4.4. Biochemical Measurement
Triglyceride (TG) levels, total cholesterol (TC) levels, and malondialdehyde (MDA) level were measured by commercial assay kits (Jiancheng, Nanjing, China), following the manufacturer’s instructions. The Reactive Oxygen Species Assay Kit (BeyoTime, China) detected the quantitation of reactive oxygen species (ROS), following the manufacturer’s instructions. All quantitation of the above kits was read by a multifunctional microplate reader (BioTek, USA).
4.5. Fluorescence Photography
Nile red is a lipophilic fluorescence material that can stain the TG and fatty acid. It can be detected at 543 nm (excitation wavelength) and 598 nm (scattering light).

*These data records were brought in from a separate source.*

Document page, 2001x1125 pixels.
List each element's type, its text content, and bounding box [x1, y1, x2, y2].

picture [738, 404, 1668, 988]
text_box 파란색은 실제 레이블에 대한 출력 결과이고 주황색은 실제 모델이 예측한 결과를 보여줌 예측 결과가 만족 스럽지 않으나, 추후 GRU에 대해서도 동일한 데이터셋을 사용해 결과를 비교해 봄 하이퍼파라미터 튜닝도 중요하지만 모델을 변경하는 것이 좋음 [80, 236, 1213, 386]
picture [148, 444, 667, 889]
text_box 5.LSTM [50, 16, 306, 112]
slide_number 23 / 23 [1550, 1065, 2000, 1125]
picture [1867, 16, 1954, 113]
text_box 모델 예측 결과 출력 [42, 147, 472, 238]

DCFH-DA is an indicator of ROS. DCFH-DA do not have any fluorescence property; only when ROS is oxidizing will it will perform fluorescence property by its oxidized product. Nile red was dissolved in acetone to prepare a 2 mg/mL solution. 1 mg/mL final concentration solution was diluted using water. The zebrafish larvae were stained in the dark for 30 min; then, we washed the zebrafish with water three times. After cleaning, the zebrafish were anesthetized with 0.05% tricaine and kept into the CMC-Na (4%). The image was immediately captured using a fluorescence stereoscope (Olympus SZX16). All of the captures were taken with the same parameters (exposure time, ISO and aperture) between different groups for comparison and all the above procedures were carried out in the dark.

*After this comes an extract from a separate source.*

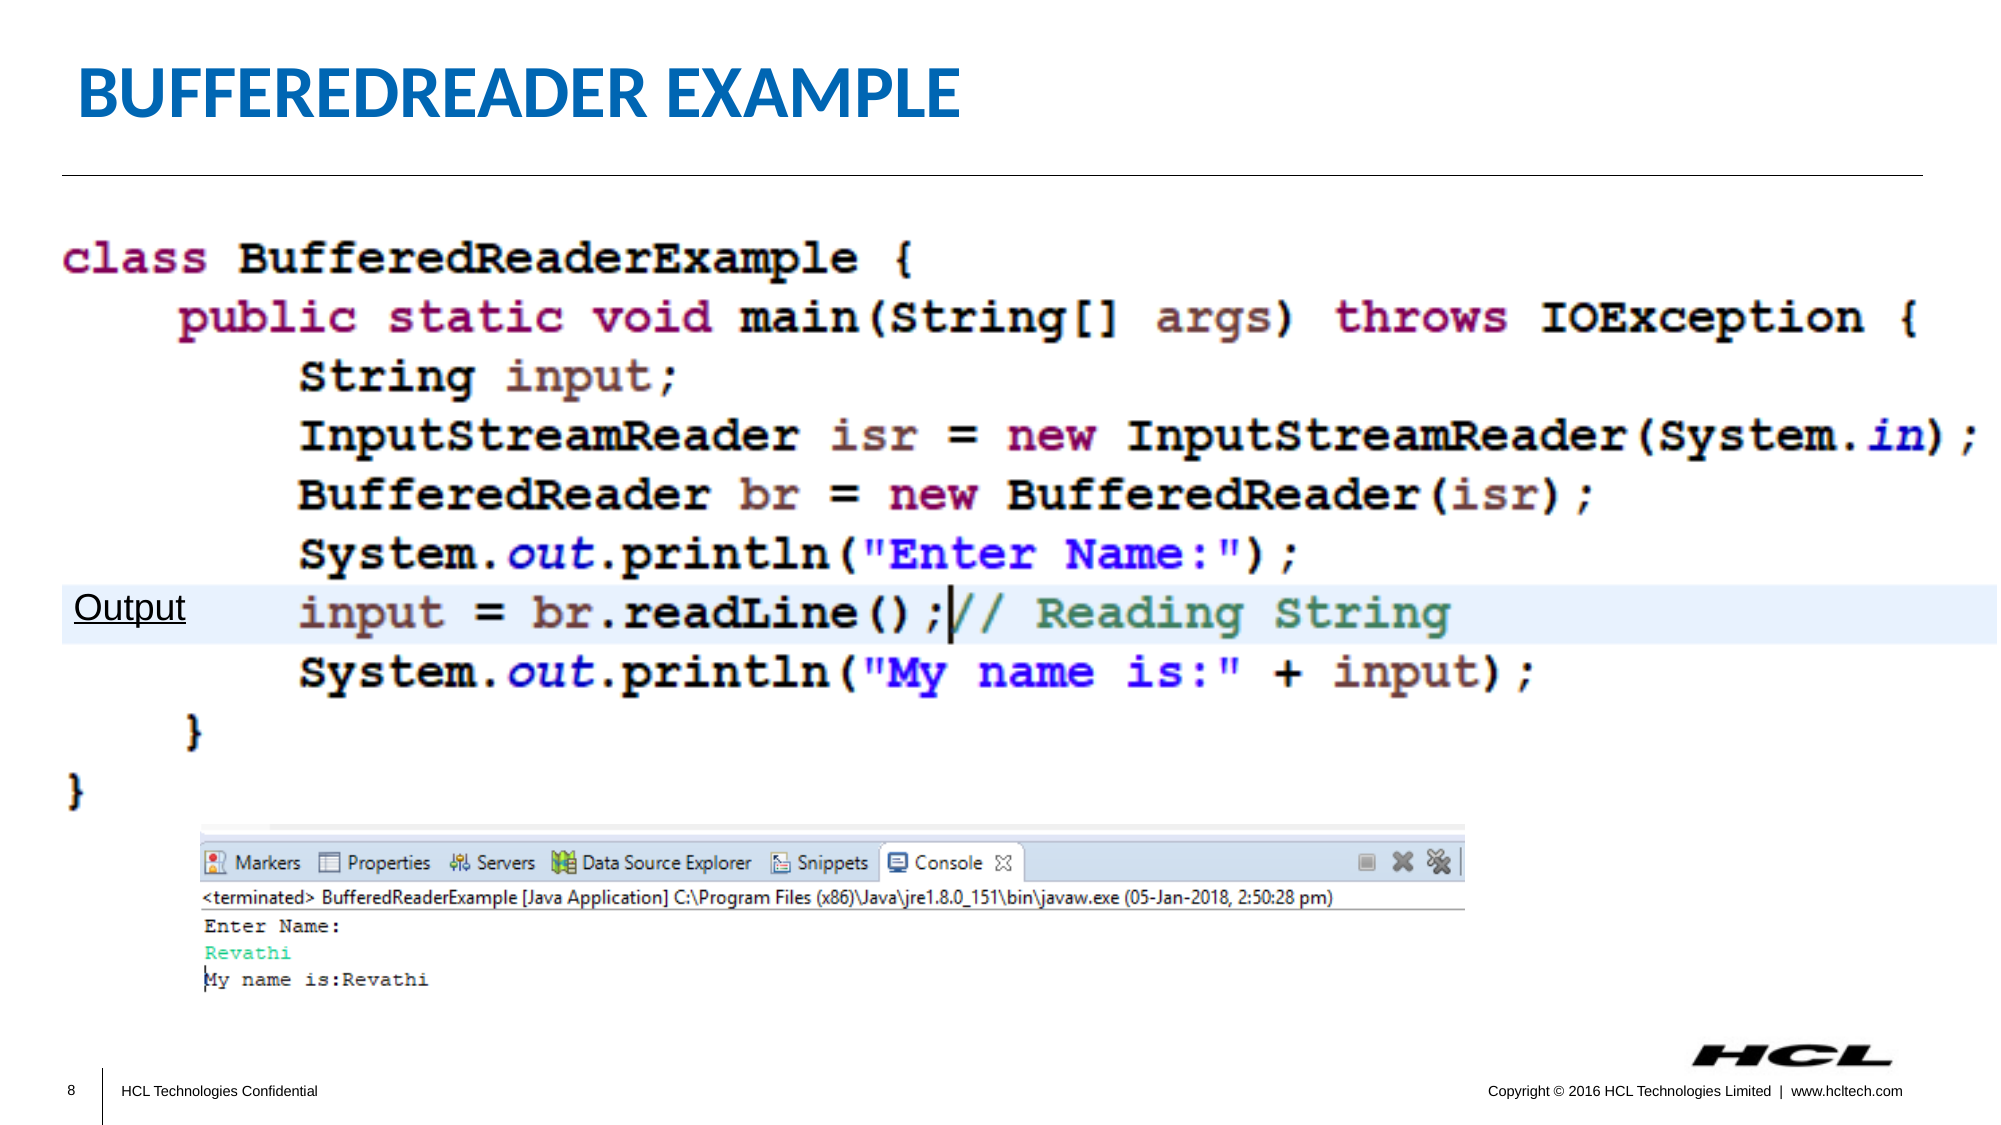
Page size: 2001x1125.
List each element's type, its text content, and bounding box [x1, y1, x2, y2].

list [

4.6. Histopathological examination
Larvae were fixed overnight with 4% paraformaldehyde (PFA) according to standard procedures and embedded in paraffin. 4 mm slide were stained with hematoxylin and eosin (HE) and captured on a light microscope (Olympus, Tokyo, Japan).

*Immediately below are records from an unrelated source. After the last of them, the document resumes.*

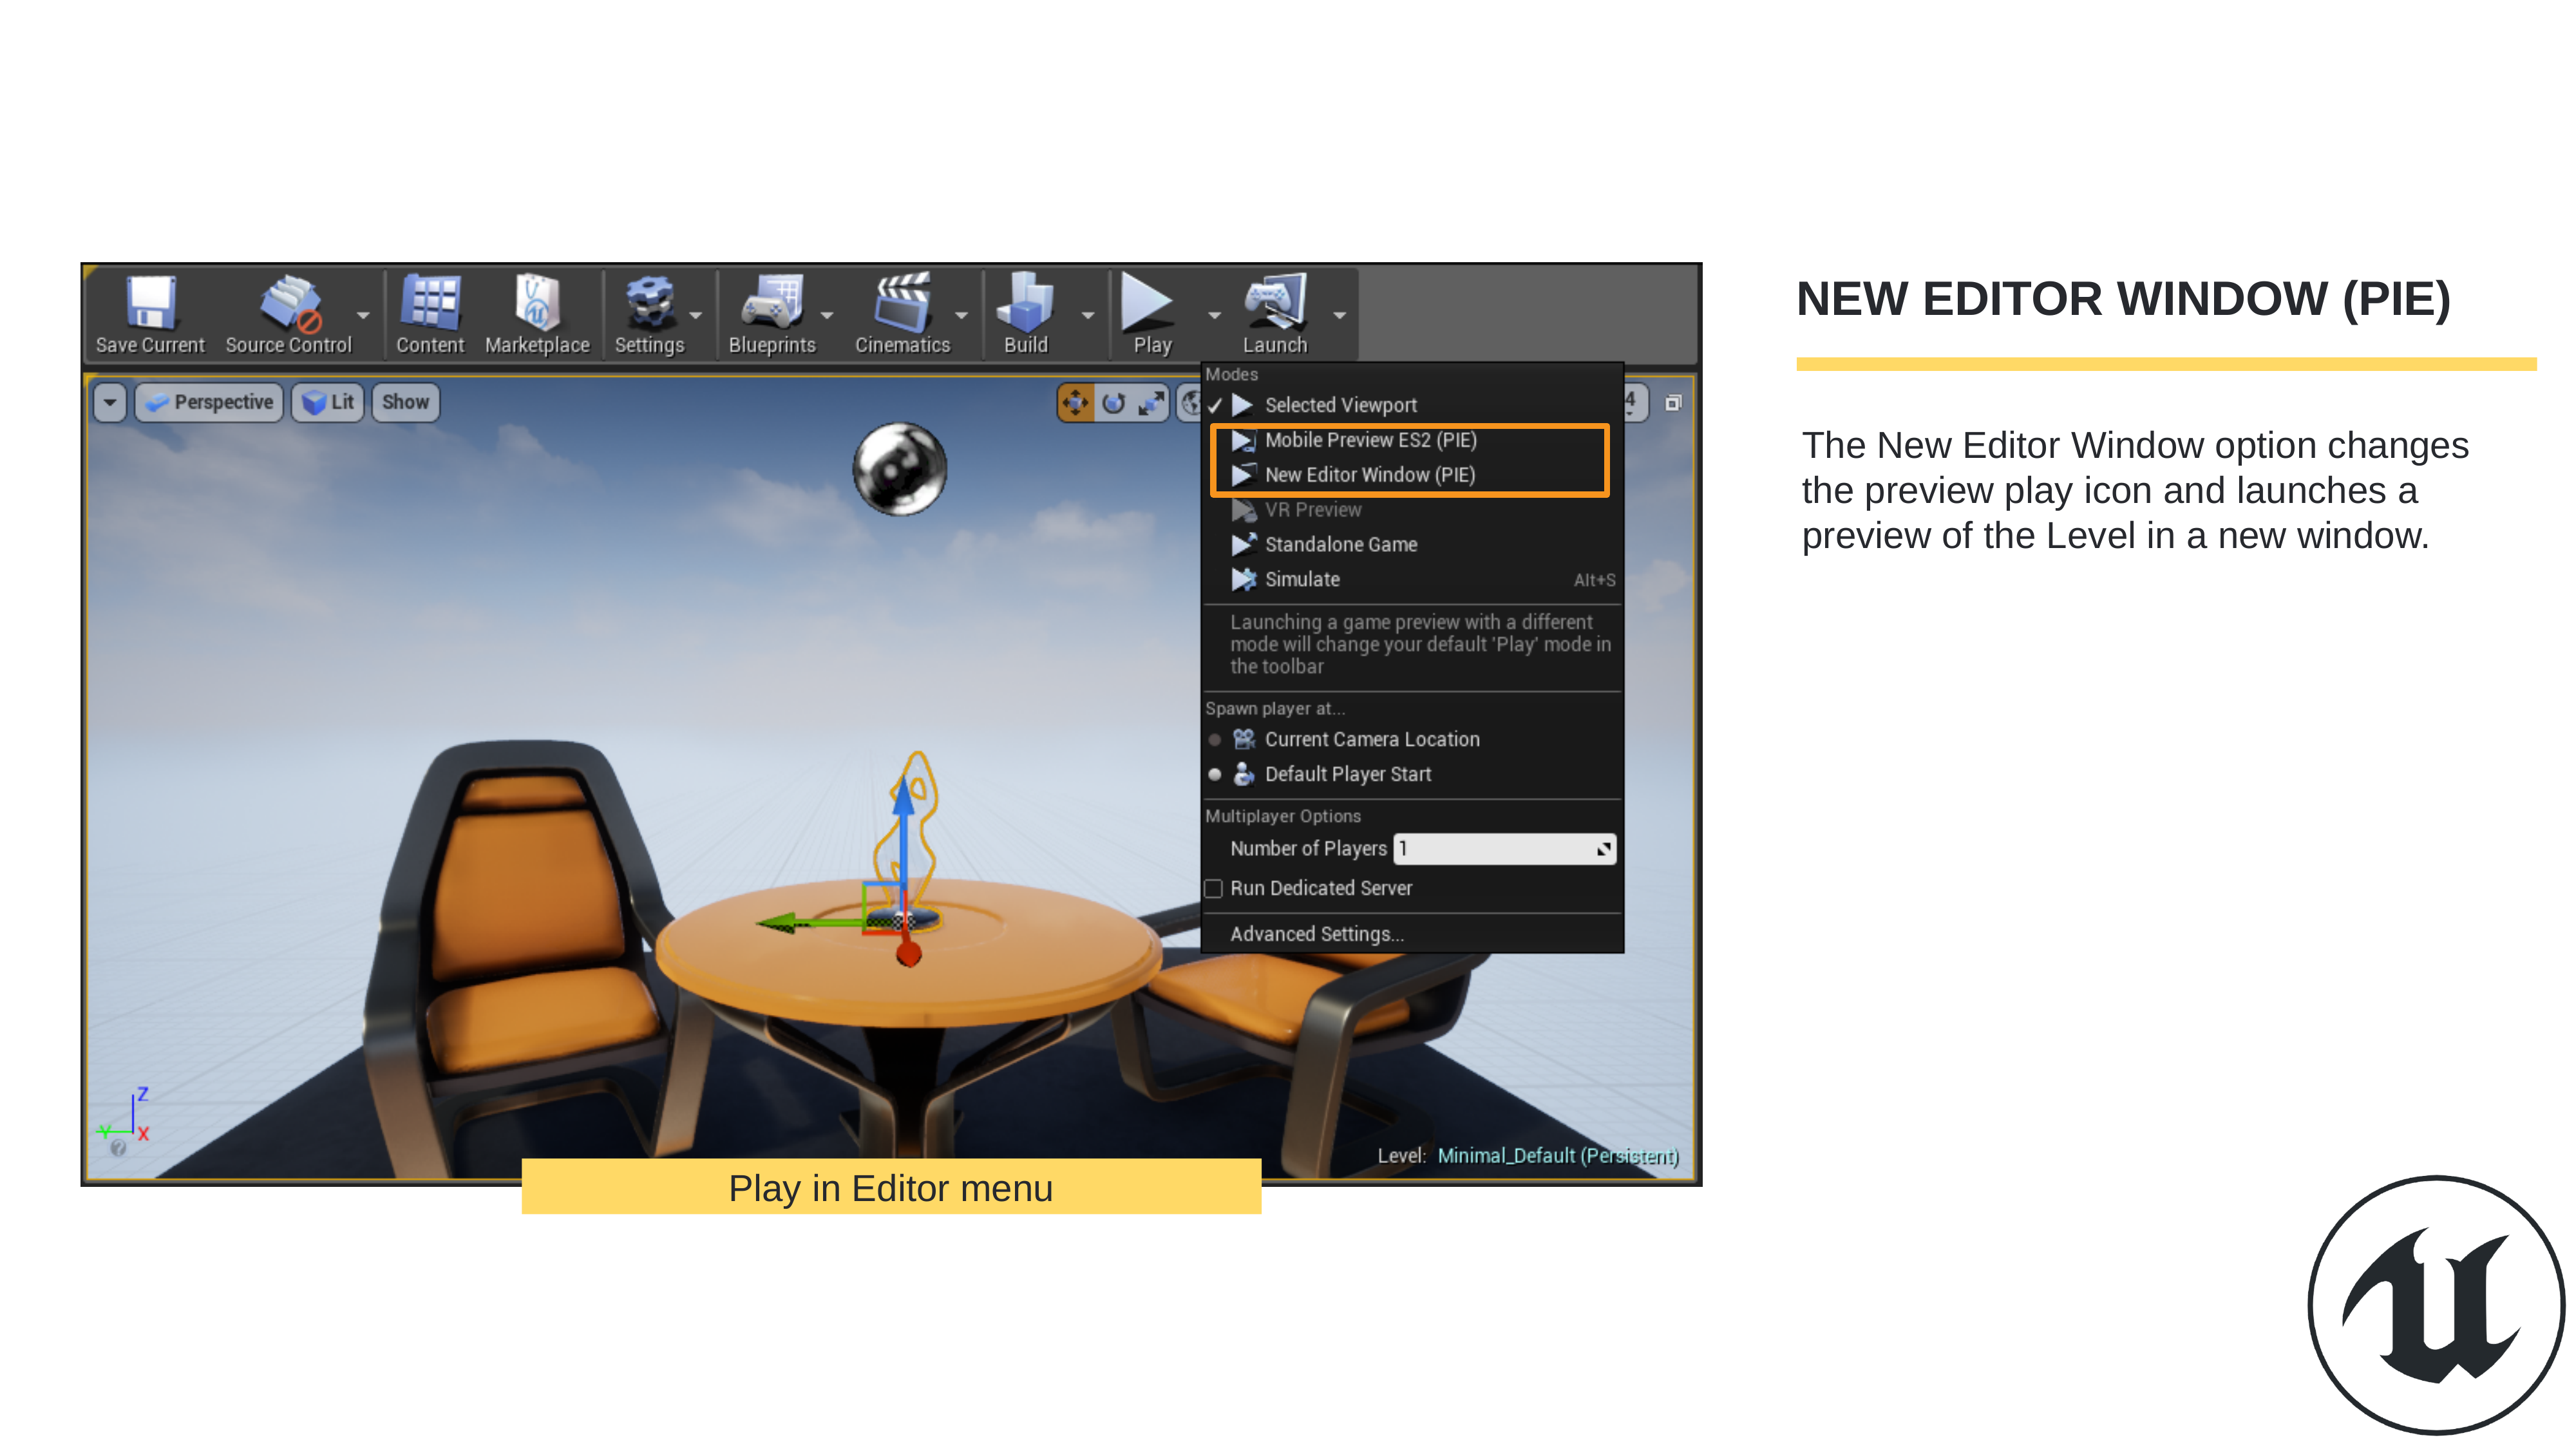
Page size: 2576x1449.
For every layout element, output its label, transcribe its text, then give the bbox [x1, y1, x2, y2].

text_box New Editor Window (PIE) [1791, 261, 2537, 330]
text_box The New Editor Window option changes the preview play icon and launches a preview of the Level in a new window. [1797, 415, 2537, 607]
text_box Play in Editor menu [522, 1187, 1262, 1215]
picture [80, 262, 1703, 1187]
text_box [1797, 357, 2537, 371]
picture [2298, 1165, 2576, 1449]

4.7. Real-time Quantitative PCR (qRT-PCR) Analysis
A total of 30 larval zebrafish of each group were sacrificed for the extraction of total RNA using Trizol reagent (Invitrogen, USA). HiScript II qRT SuperMix (Vazyme, China) performed reverse transcription for the synthesis of cDNA. The qPCR was performed on the StepOnePlus Real-Time PCR System (Applied Biosystems, USA) by adding the ChamQTM Universal SYBR qPCR Master Mix (Vazyme, China) and while following the manufacturer’s protocol. General Biotech Co., Ltd (Shang Hai, China) synthesized the specific sequences of primers used in this study and they are shown in (Table 1
). The 2-∆∆Ct method was used to calculate the expression levels of each targeting mRNAs by normalized to GAPDH.
4.8. Statistical Analysis
All of the data are expressed as mean ± SD. Graph Pad PRISM (Graph Pad Software, USA) was used for comparing the treatment group and the corresponding control by One-way ANOVA, followed by Tukey’s test for the significant difference. The differences between groups were considered to be statistically significant at p-value < 0.05.